The key scope question, I think, is: "How often do programs change sys.path at runtime, and what have they imported up to that point?"  (Because for the other part of the scope, I think it's a fairly safe bet that namespace packages are going to become even *more* popular than they are now, once PEP 420 is in place.)

But the key API/usability question is: "What's the One Obvious Way to add/change what's importable?"

And I believe the answer to that question is, "change sys.path", not "change sys.path, and then import some other module to call another API to say, 'yes, I really *meant* to update sys.path, thank you very much.'"

(Especially since NOT requiring that extra API isn't going to break any existing code.)

 
I'd really much rather not have this feature, which
reeks of too  much magic to me. (An area where Philip and I often
disagree. :-)

My take on it is that it only SEEMS like magic, because we're used to static __path__.  But other languages don't have per-package __path__ in the first place, so there's nothing to "automatically update", and so it's not magic at all that other subpackages/modules can be found when the system path changes!

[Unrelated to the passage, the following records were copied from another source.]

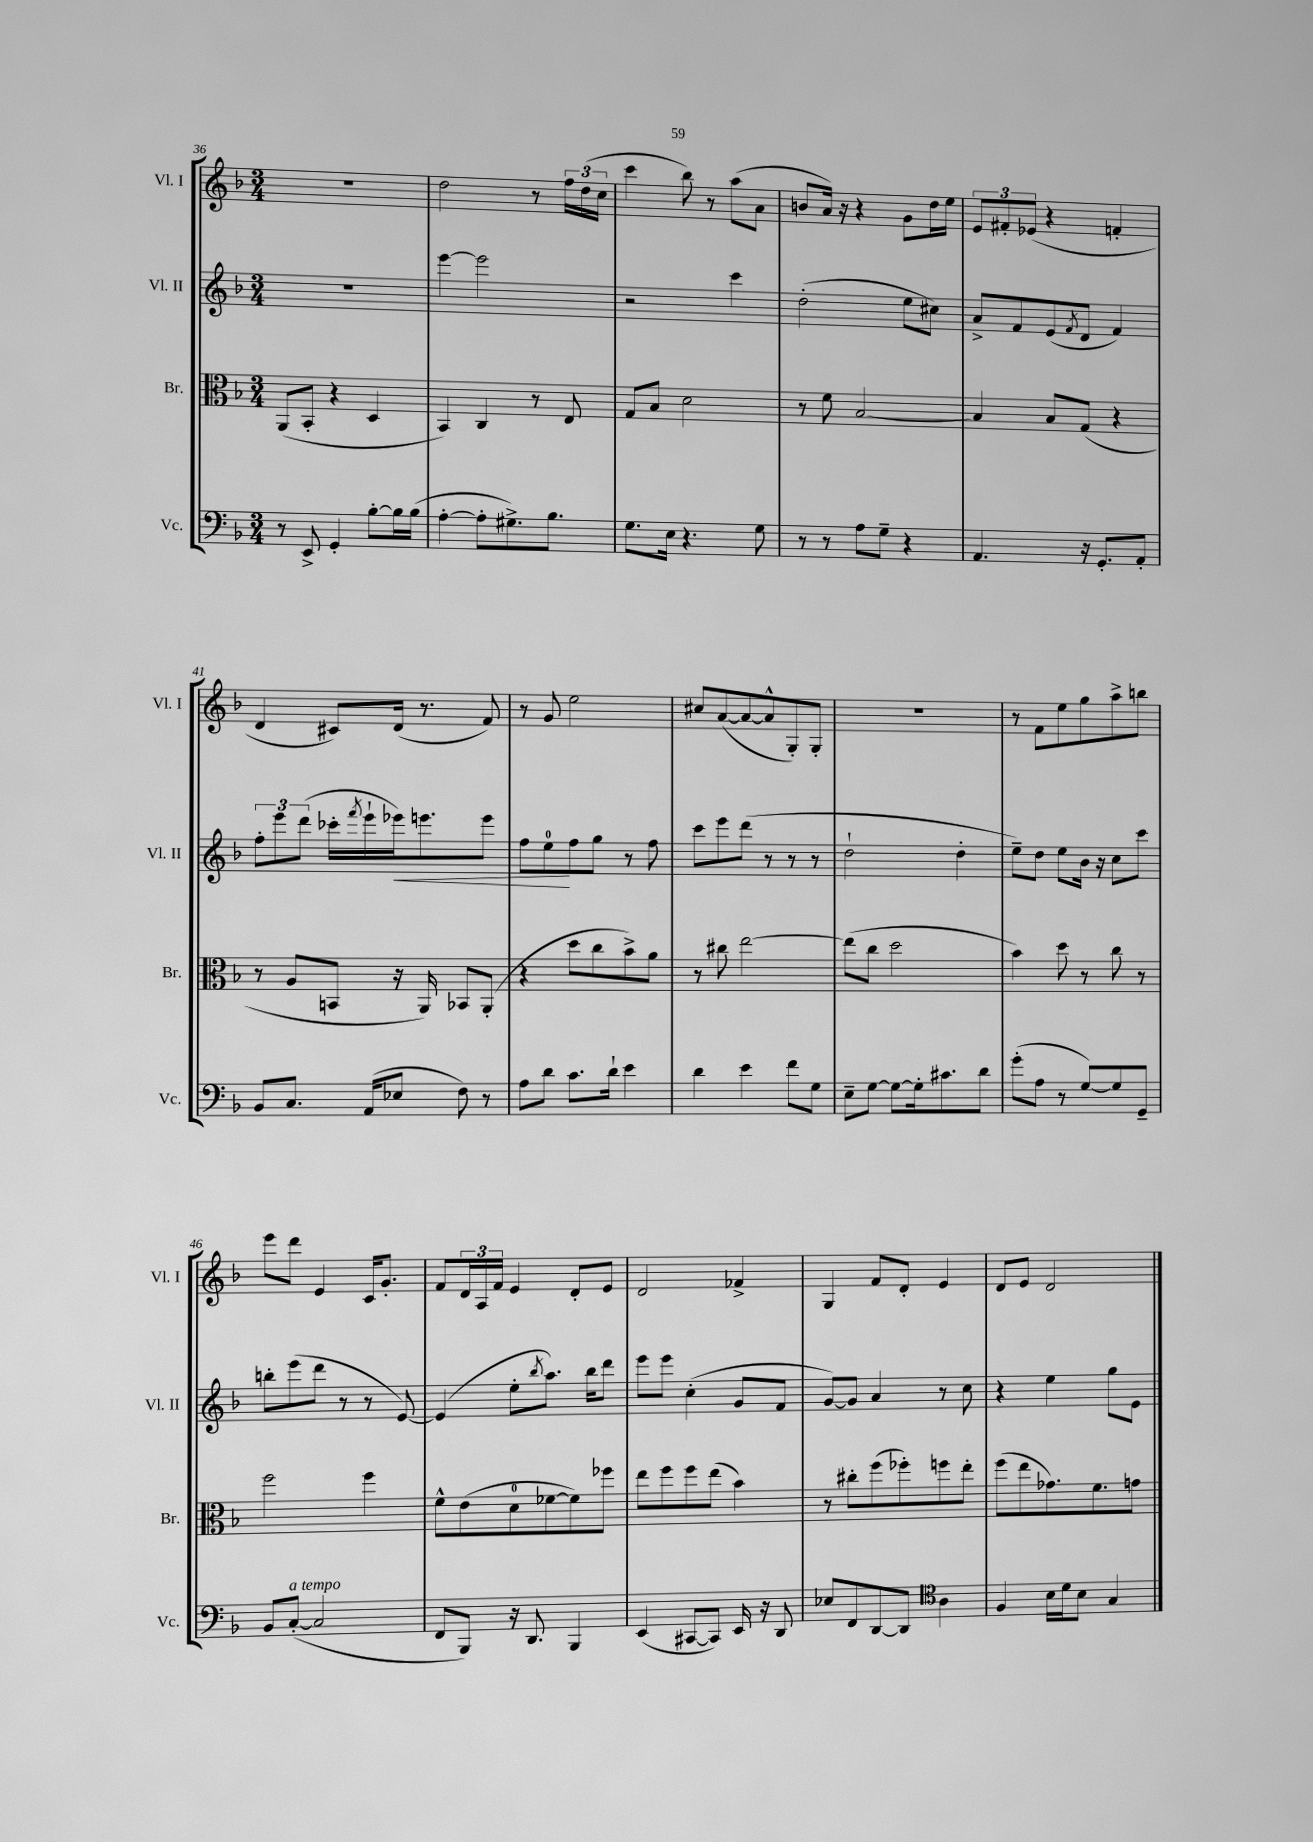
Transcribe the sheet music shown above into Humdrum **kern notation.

**kern	**kern	**kern	**kern
*staff4	*staff3	*staff2	*staff1
*clefF4	*clefC3	*clefG2	*clefG2
*k[b-]	*k[b-]	*k[b-]	*k[b-]
*M3/4	*M3/4	*M3/4	*M3/4
8r	(8AA/L	2.r	2.r
8EE^/	8BB-'/J	.	.
4GG'/	4r	.	.
[8B-'\L	4D/	.	.
16B-\]L	.	.	.
(16B-\JJ	.	.	.
=	=	=	=
[4A'\	4BB-/)	[4eee\	2dd\
8A'\]L	4C/	2eee\]	.
8.G#^\)	.	.	.
.	8r	.	8r
8.B-\J	.	.	.
.	8E/	.	24ff\LL
.	.	.	(24dd\
.	.	.	24cc\JJ
=	=	=	=
8.G\L	8G/L	2r	4ccc\
.	8B-/J	.	.
16E\Jk	.	.	.
4.r	2d\	.	8bb-\)
.	.	.	8r
.	.	4ccc\	(8aa\L
8G\	.	.	8a\J
=	=	=	=
8r	8r	(2dd'\	8b/L
8r	8f\	.	16a/Jk)
.	.	.	16r
8A\L	[2B-/	.	4r
8G~\J	.	.	.
4r	.	8ee\L	8g\L
.	.	8cc#\J)	16dd\L
.	.	.	16ee\JJ
=	=	=	=
4.AA/	4B-/]	8a^/L	12e/L
.	.	.	12f#'/
.	.	8f/	.
.	.	.	(12e-/J
.	8B-/L	(8e/	4r
.	.	8qf/	.
16r	(8G/J	8d/J	.
8.GG'/L	.	.	.
.	4r	4f/)	4f'/
8AA'/J	.	.	.
=	=	=	=
8BB-/L	8r	12ff'\L	4d/
.	.	12eee\	.
8.C/J	8A/L	.	.
.	.	(12ddd\J	.
.	8BB/J	16ccc-'\LL	8c#/L)
.	.	8qfff/	.
(16AA/LK	.	16eee`\	.
8E-/J	16r	16eee-\J)	(16d/Jk
.	16AA/)	8.eee\	8.r
8F\)	8BB-/L	.	.
8r	(8AA'/J	8eee\J	8f/)
=	=	=	=
8A\L	4r	8ff\L	8r
8d\J	.	8ee\	8g/
8.c\L	8dd\L	8ff\	2ee\
.	8cc\	8gg\J	.
16d`\Jk	.	.	.
4e\	8b-^\)	8r	.
.	8a\J	8ff\	.
=	=	=	=
4d\	8r	8ccc\L	8cc#/L
.	8cc#\	8eee\	([8a/
4e\	[2ee\	(8ddd\J	8a/_
.	.	8r	8a^^/]
8f\L	.	8r	8G'/)
8G\J	.	8r	8G'/J
=	=	=	=
8E~\L	(8ee\]L	2dd`\	2.r
[8G\J	8cc\J	.	.
8G\_L	2dd\	.	.
16G'\]k	.	.	.
8.c#\	.	.	.
.	.	4dd'\	.
8d\J	.	.	.
=	=	=	=
(8g'\L	4b-\)	8ee~\L)	8r
8A\J	.	8dd\J	8f\L
8r	8dd\	8ee\L	8ee\
[8G/L)	8r	16b-\Jk	8gg\
.	.	16r	.
8G/]	8cc\	8cc\L	8aa^\
8GG~/J	8r	8ccc\J	8bb\J
=	=	=	=
8BB-/L	2ff\	8bb'\L	8eee\L
([8C'/J	.	(8eee\	8ddd\J
2C/]	.	8ddd\J	4e/
.	.	8r	.
.	4ff\	8r	16c/LK
.	.	.	8.g'/J
.	.	[8e/)	.
=	=	=	=
8FF/L	8f^^\L	(4e/]	8f/L
8BBB-/J)	(8e\	.	24d/L
.	.	.	24A/
.	.	.	24f/JJ
16r	8d\	8ee'\L	4e/
8.DD/	.	.	.
.	.	8qbb-/	.
.	[8f-\	8.aa\J)	.
4BBB-/	8f-\])	.	8d'/L
.	.	16bb-\LK	.
.	8ff-\J	8ddd\J	8e/J
=	=	=	=
(4EE/	8ee\L	8eee\L	2d/
.	8ff\	8eee\J	.
[8CC#/L	8ff\	(4cc'\	.
8CC#/]J)	(8ee\J	.	.
16EE/	4b-\)	8g/L	4f-^/
16r	.	.	.
8DD/	.	8f/J	.
=	=	=	=
8E-/L	8r	[8g/L)	4G/
8FF/	8cc#'\L	8g/]J	.
[8DD/	(8ff\	4a/	8f/L
8DD/]J	8ff-'\)	.	8d'/J
*clefC4	*	*	*
4A\	8ff\	8r	4e/
.	8ee'\J	8cc\	.
=	=	=	=
4F/	(8ff\L	4r	8d/L
.	8ee\	.	8e/J
16B-\LL	8.g-\)	4ee\	2d/
16d\J	.	.	.
8B-\J	.	.	.
.	8.f\	.	.
4G/	.	8gg\L	.
.	8g\J	8e\J	.
==	==	==	==
*-	*-	*-	*-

So, under the PEP 420 approach, it's *static* __path__ that's really the weird special case, and should be considered so.  (After all, __path__ is and was primarily an implementation optimization and compatibility hack, rather than a user-facing "feature" of the import system.)

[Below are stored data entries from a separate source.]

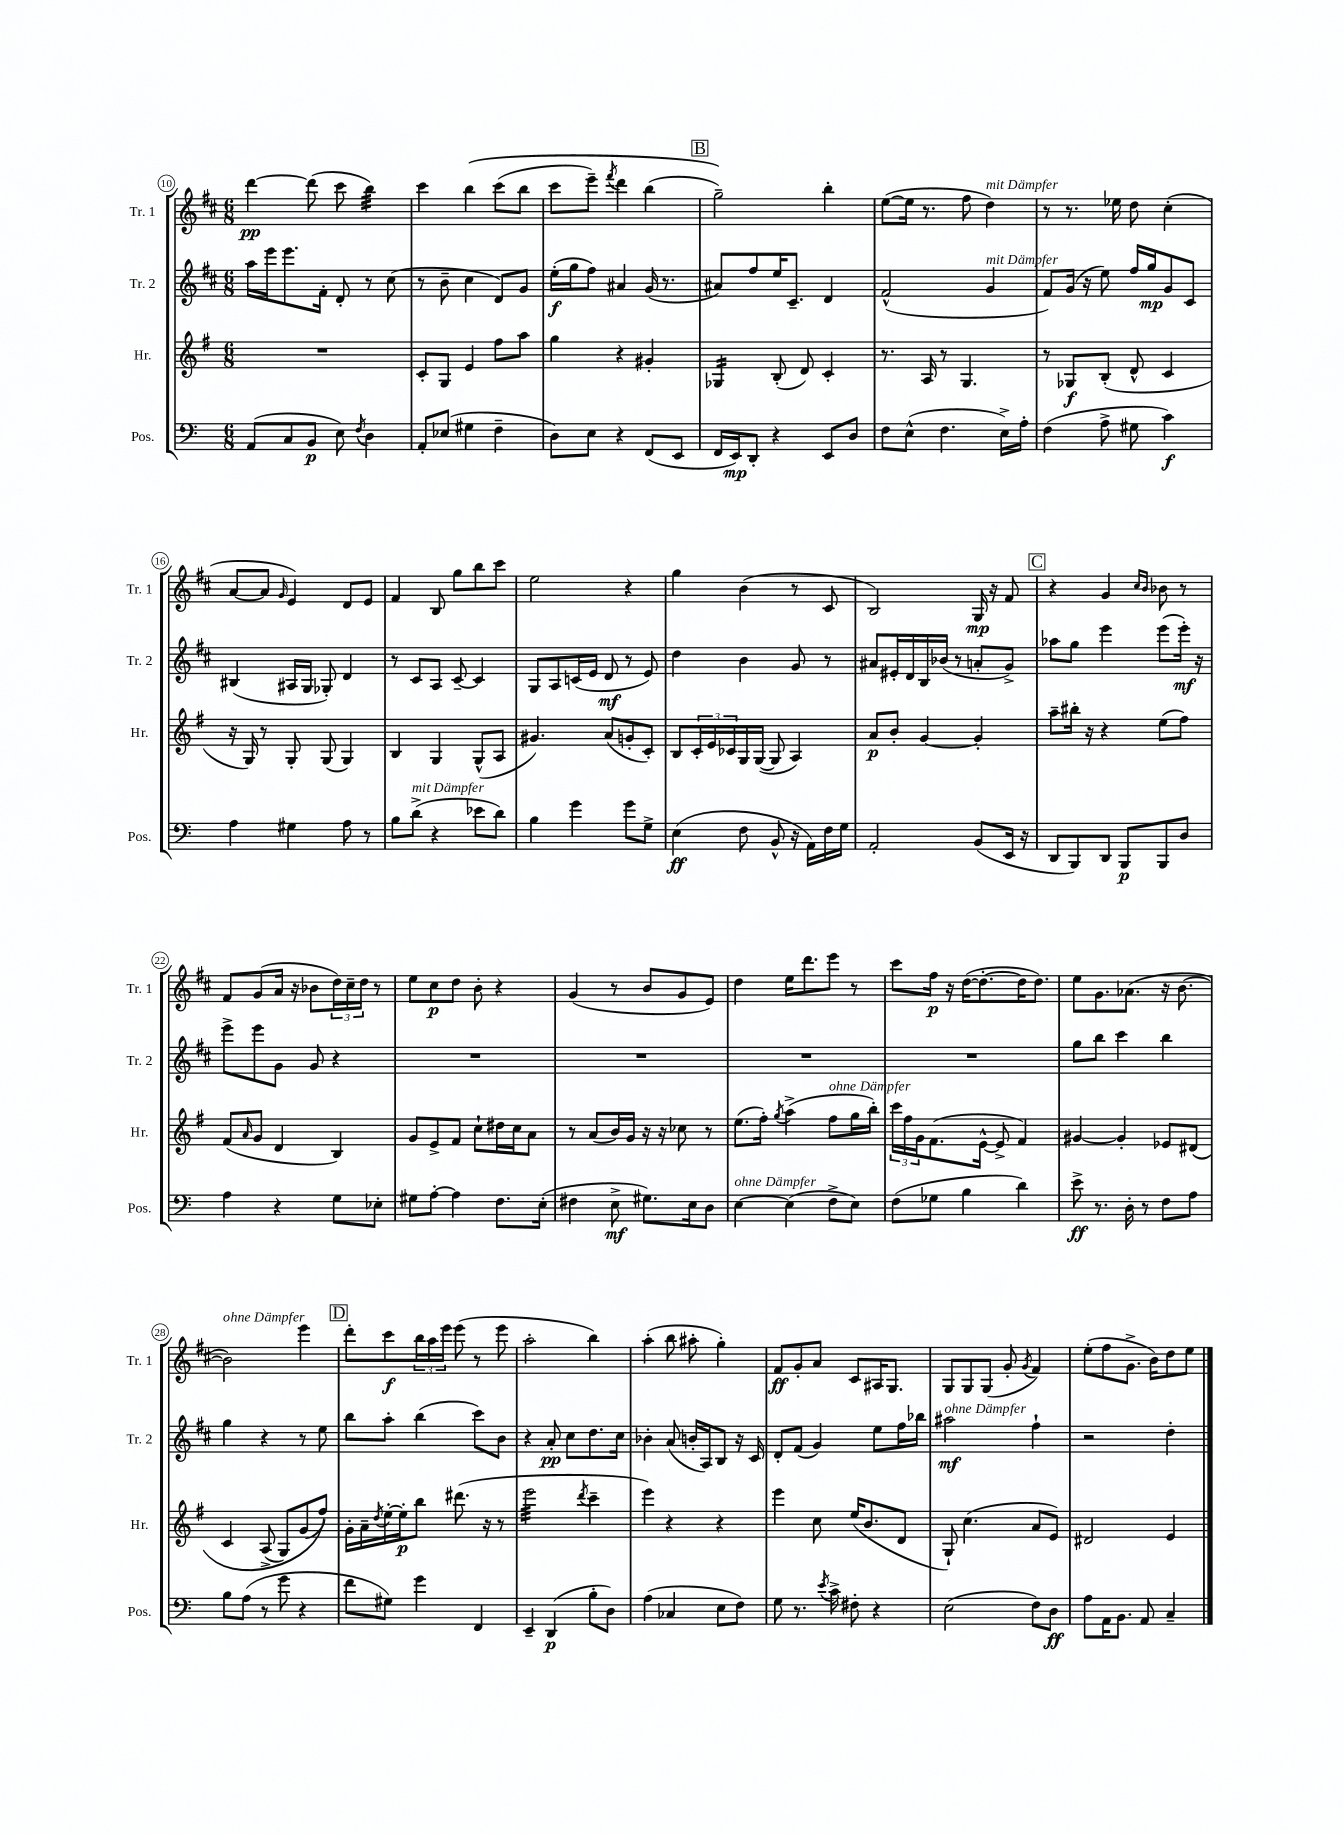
<<
\new StaffGroup <<
\new Staff = "s0" \with { instrumentName = "Tr. 1" shortInstrumentName = "Tr. 1" } {
    \clef treble \key d \major \numericTimeSignature \time 6/8
    d'''4~\pp d'''8( cis'''8 b''4:32) |
    cis'''4 b''4\( cis'''8( b''8 |
    cis'''8 e'''8--) \acciaccatura { fis'''8 } d'''4 b''4( |
    \mark \markup { \box "B" } g''2--)\) b''4-. |
    e''8~( e''16 r8. fis''8 d''4^\markup { \italic "mit Dämpfer" }) |
    r8 r8. ees''16 d''8 cis''4-.( |
    a'8~ a'8 \grace { g'16 } e'4) d'8 e'8 |
    fis'4 b8 g''8 b''8 cis'''8 |
    e''2 r4 |
    g''4 b'4( r8 cis'8 |
    b2) g16\mp r16 fis'8 |
    \mark \markup { \box "C" } r4 g'4 \grace { cis''16 b'16 } bes'8 r8 |
    fis'8 g'8( a'16 r16 bes'8 \tuplet 3/2 { d''16) cis''16-- d''16 } r8 |
    e''8 cis''8\p d''8 b'8-. r4 |
    g'4( r8 b'8 g'8 e'8) |
    d''4 e''16 d'''8. e'''8 r8 |
    cis'''8 fis''16\p r16 d''16~( d''8.~-. d''16 d''8.) |
    e''8 g'8. aes'8.( r16 b'8.~ |
    b'2^\markup { \italic "ohne Dämpfer" }) e'''4 |
    \mark \markup { \box "D" } d'''8-. cis'''8\f \tuplet 3/2 { b''16 a''16 e'''16 } e'''8( r8 e'''8 |
    a''2-. b''4) |
    a''4-.( b''8 ais''8-. g''4-.) |
    fis'8\ff g'8-. a'8 cis'8 ais16 g8. |
    g8 g8 g8( g'8-. \acciaccatura { g'8 } fis'4) |
    e''8-.( fis''8 g'8.-> b'16) d''8 e''8 \bar "|." |
}
\new Staff = "s1" \with { instrumentName = "Tr. 2" shortInstrumentName = "Tr. 2" } {
    \clef treble \key d \major \numericTimeSignature \time 6/8
    a''16 e'''16 e'''8. fis'16-. d'8-. r8 cis''8( |
    r8 b'8-- cis''4 d'8) g'8 |
    e''16-.\f( g''16 fis''8) ais'4 g'16( r8. |
    \mark \markup { \box "B" } ais'8) fis''8 e''16 cis'8.-- d'4 |
    fis'2-^( g'4^\markup { \italic "mit Dämpfer" } |
    fis'8) g'16( r16 e''8) fis''16 g''16\mp g'8 cis'8 |
    bis4( ais16 g16 ges8-.) d'4 |
    r8 cis'8 a8 cis'8~-- cis'4 |
    g8 a8 c'16( e'16 d'8\mf r8 e'8) |
    d''4 b'4 g'8 r8 |
    ais'8 eis'16-. d'16 b16 bes'16( r8 a'8-. g'8->) |
    \mark \markup { \box "C" } aes''8 g''8 e'''4 e'''8( e'''16-.\mf) r16 |
    e'''8-> e'''8 g'8 g'8 r4 |
    R2. |
    R2. |
    R2. |
    R2. |
    g''8 b''8 cis'''4 b''4 |
    g''4 r4 r8 e''8 |
    \mark \markup { \box "D" } b''8 a''8-. b''4( cis'''8) b'8 |
    r4 a'8-.\pp cis''8 d''8. cis''16 |
    bes'4-. a'8( b'16-. a16) b8 r16 cis'16 |
    d'8-. fis'8( g'4) e''8 fis''16 bes''16 |
    ais''2\mf^\markup { \italic "ohne Dämpfer" } fis''4-! |
    r2 d''4-. \bar "|." |
}
\new Staff = "s2" \with { instrumentName = "Hr." shortInstrumentName = "Hr." } {
    \clef treble \key g \major \numericTimeSignature \time 6/8
    R2. |
    c'8-. g8 e'4 fis''8 a''8 |
    g''4 r4 gis'4-. |
    \mark \markup { \box "B" } ges4:16 b8-.( d'8) c'4-. |
    r8. a16 r8 g4. |
    r8 ges8\f b8-.( d'8-^ c'4 |
    r16 g16) r8 g8-. g8( g4) |
    b4 g4 g8-^( a8 |
    gis'4.) a'8( g'8-. c'8-.) |
    b8 \tuplet 3/2 { c'16-. e'16 ces'16 } g16 g16~( g8 a4) |
    a'8\p b'8-. g'4~ g'4-. |
    \mark \markup { \box "C" } a''8-- bis''16-. r16 r4 e''8( fis''8) |
    fis'8( \grace { a'16 } g'8 d'4 b4) |
    g'8 e'8-> fis'8 c''8-! dis''16 c''16 a'8 |
    r8 a'8( b'16) g'16 r16 r16 ces''8 r8 |
    e''8.( fis''16-.) \acciaccatura { g''8 } a''4->( fis''8^\markup { \italic "ohne Dämpfer" } g''16 b''16-.) |
    \tuplet 3/2 { c'''16 fis''16 g'16 } fis'8.( e'16~-^ e'8-> fis'4) |
    gis'4~ gis'4-. ees'8 dis'8\( |
    c'4 a8->( g8) g'8( fis''8)\) |
    \mark \markup { \box "D" } g'16-. a'16-- \acciaccatura { d''8 } e''16~-. e''16-.\p b''8 dis'''8.( r16 r8 |
    e'''2:32 \acciaccatura { d'''8 } c'''4-- |
    e'''4) r4 r4 |
    e'''4 c''8 e''16( b'8. d'8 |
    g8-!) c''4.( a'8 e'8) |
    dis'2 e'4 \bar "|." |
}
\new Staff = "s3" \with { instrumentName = "Pos." shortInstrumentName = "Pos." } {
    \clef bass \key c \major \numericTimeSignature \time 6/8
    a,8( c8 b,8\p e8) \acciaccatura { f8 } d4 |
    a,8-. ees8( gis4 f4-- |
    d8) e8 r4 f,8( e,8 |
    \mark \markup { \box "B" } f,16 e,16\mp) d,8-. r4 e,8 d8 |
    f8 e8-^( f4. e16->) a16-. |
    f4( a8-> gis8 c'4\f) |
    a4 gis4 a8 r8 |
    b8 d'8->^\markup { \italic "mit Dämpfer" }( r4 ees'8 d'8) |
    b4 g'4 g'8 g8-> |
    e4\ff( f8 b,8-^ r16 a,16) f16 g16 |
    a,2-. b,8( e,16 r16 |
    \mark \markup { \box "C" } d,8 b,,8) d,8 b,,8\p b,,8 d8 |
    a4 r4 g8 ees8-. |
    gis8 a8~-. a4 f8. e16-.( |
    fis4 e8->\mf gis8.) e16 d8 |
    e4~^\markup { \italic "ohne Dämpfer" } e4( f8-> e8) |
    f8( ges8 b4 d'4) |
    e'8->\ff r8. d16-. r8 f8 a8 |
    b8 a8( r8 g'8 r4 |
    \mark \markup { \box "D" } f'8 gis8) g'4 f,4 |
    e,4-- d,4\p( b8-. d8) |
    a4( ces4 e8 f8) |
    g8 r8. \acciaccatura { e'8 } c'16-> fis8-. r4 |
    e2( f8) d8\ff |
    a8 a,16 b,8. a,8 c4-- \bar "|." |
}
>>
>>
\layout { \context { \Score currentBarNumber = #10 \override BarNumber.stencil = #(make-stencil-circler 0.1 0.3 ly:text-interface::print) } }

For example, when *would* you want to explicitly spell out a namespace package __path__, and restrict it from seeing sys.path changes?  I've not seen *anybody* ask for this feature in the context of setuptools; it's only ever been bug reports about when the more complicated implementation fails to detect an update.

So, to wrap up:

* The primary rationale for the feature is that "least surprise" for a new user to Python is that adding to sys.path should allow importing a portion of a namespace, whether or not you've already imported some other thing in that namespace.  Symmetry with other languages and with other Python features (e.g. changing the working directory in an interactive interpreter) suggests it, and the removal of a similar timing dependency from PEP 402 (preventing direct import of a namespace-only package unless you imported a subpackage first) suggests that the same type of timing dependency should be removed here, too.  (Note, for example, that I may not know that importing baz.spam indirectly causes some part of foo.wiz to be imported, and that if I then add another directory to sys.path containing a foo.* portion, my code will *no longer work* when I try to import foo.ham.  This is much more "magical" behavior, in least-surprise terms!)

* The constraints on sys.path and package __path__ objects can and should be removed, by making the dynamic path objects refer to a module and attribute, instead of directly referencing parent __path__ objects.  Code that currently manipulates __path__ will not break, because such code will not be using PEP 420 namespace packages anyway (and so, __path__ will be a list.  (Even so, the most common __path__ manipulation idiom is "__path__ = pkgutil.extend_path(...)" anyway!)

* Namespace packages are a widely used feature of setuptools, and AFAIK nobody has *ever* asked to stop dynamic additions to namespace __path__, but a wide assortment of things people do with setuptools rely on dynamic additions under the hood.  Providing the feature in PEP 420 gives a migration path away from setuptools, at least for this one feature.  (Specifically, it does away with the need to use declare_namespace(), and the need to do all sys.path manipulation via setuptools' requirements API.)

* Self-contained (__init__.py packages) and fixed __path__ lists can and should be considered the "magic" or "special case" parts of importing in Python 3, even though we're accustomed to them being central import concepts in Python 2.  Modules and namespace packages can and should be the default case from an instructional POV, and sys.path updating should reflect this.  (That is, future tutorials should introduce modules, then namespace packages, and finally self-contained packages with __init__ and __path__, because the *idea* of a namespace package doesn't depend on __path__ existing in the first place; it's essentially only a historical accident that self-contained packages were implemented in Python first.)